Regulators focused mainly on synthetic ETFs, which use derivatives to provide index returns, but they also drew attention to the risks involved in securities lending practices by physical ETFs.
The criticisms had an impact on synthetic ETFs listed in Europe, which saw investors withdrawing almost $5bn from these products last year.
Christos Costandinides, European head of ETF research and strategy at Deutsche Bank, says the debate over regulation has been beneficial because it has helped market participants become more familiar with how ETFs work.
He also says the focus of the debate has shifted beyond the merits of ETFs to broader underlying issues, such as transparency and reporting standards.
“The vast majority of the issues raised by regulators are pertinent to the general fund management industry in both the US and Europe.”
Evidence of a shift emerged at the end of January with the publication of new draft guidelines for ETFs by the European Securities and Markets Authority (Esma), which the regulator explicitly broadened to include all index tracking Ucits funds and any Ucits funds that engaged in securities lending.
Esma’s latest guidance indicated it had listened to the argument that ETFs should not be subject to any kind of special regime that would not apply to other Ucits funds.
Alain Dubois, chairman of Lyxor, the asset manager, says Esma has done “excellent work” following extensive consultation.
“Esma’s new guidelines indicate there is no need for specific rules for ETFs as they are already well regulated under the current Ucits framework. Esma’s report indicates that only limited adaptations to current regulations will be necessary,” says Mr Dubois.
However, numerous questions remain unresolved.

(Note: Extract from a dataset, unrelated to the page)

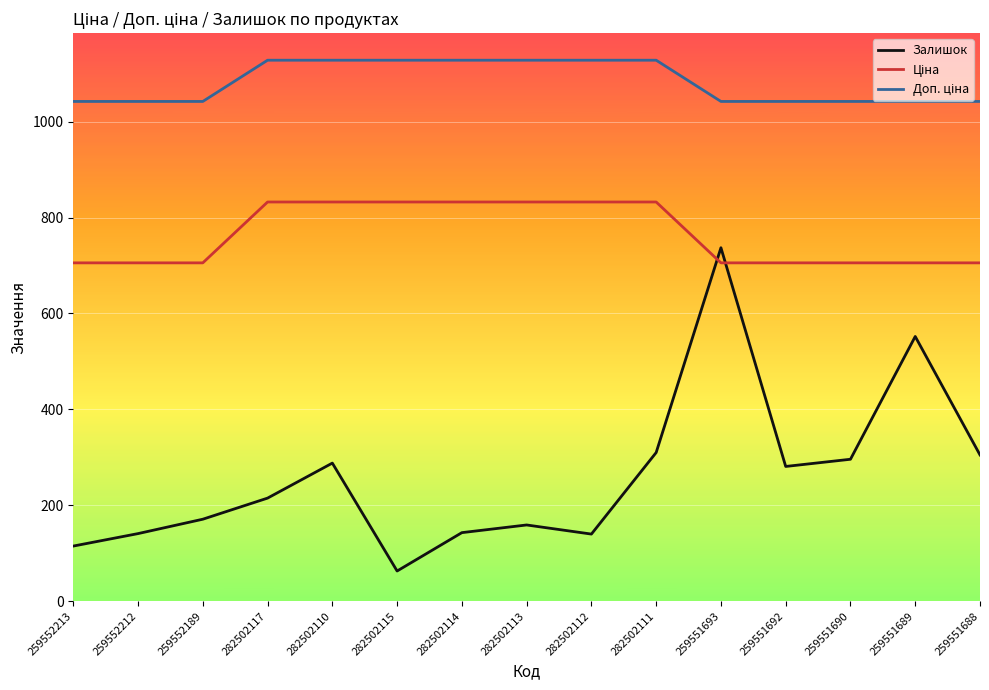

What is the minimum value for Залишок?

63.0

Steven Maijoor, Esma’s chairman, has confirmed the question remains open as to whether some ETFs should be reclassified as “complex” products. This issue will be determined by the European Commission as part of its review of Mifid (Markets in Financial Instruments Directive).
Whether synthetic and physical ETFs should have different labels or markers to distinguish them also remains open for debate.
Further, Esma has not decided whether the same group should be prevented from acting as a synthetic ETF provider and swap counterparty to the ETF to prevent any potential conflict of interest.
The regulator also suggested that ETF-like instruments, which currently offer fewer safeguards than ETFs structured as Ucits, should be subject to the same regulatory requirements as Ucits funds so investors enjoy equivalent levels of protection.
Julie Patterson: 'Concerned this principle will be eroded'
This suggests the scope of Esma’s reforms could broaden further still.
The UK’s Investment Management Association is calling for Esma to look at all exchange traded products sold to retail investors – not just Ucits funds.
“The European Commission’s Packaged Retail Investment Products initiative seeks to ensure that all retail products are subject to similar rules on disclosure and selling, but we are concerned that this important principle will be eroded if different pieces of legislation apply to different products,” says Julie Patterson, IMA director of authorised funds and tax.
The IMA is also calling for Esma to avoid labelling as complex all products that use derivatives because it sees this as a naive approach that does not take account of risks to investors.
Esma will undertake consultations before finalising guidelines, so the debate has some way to run.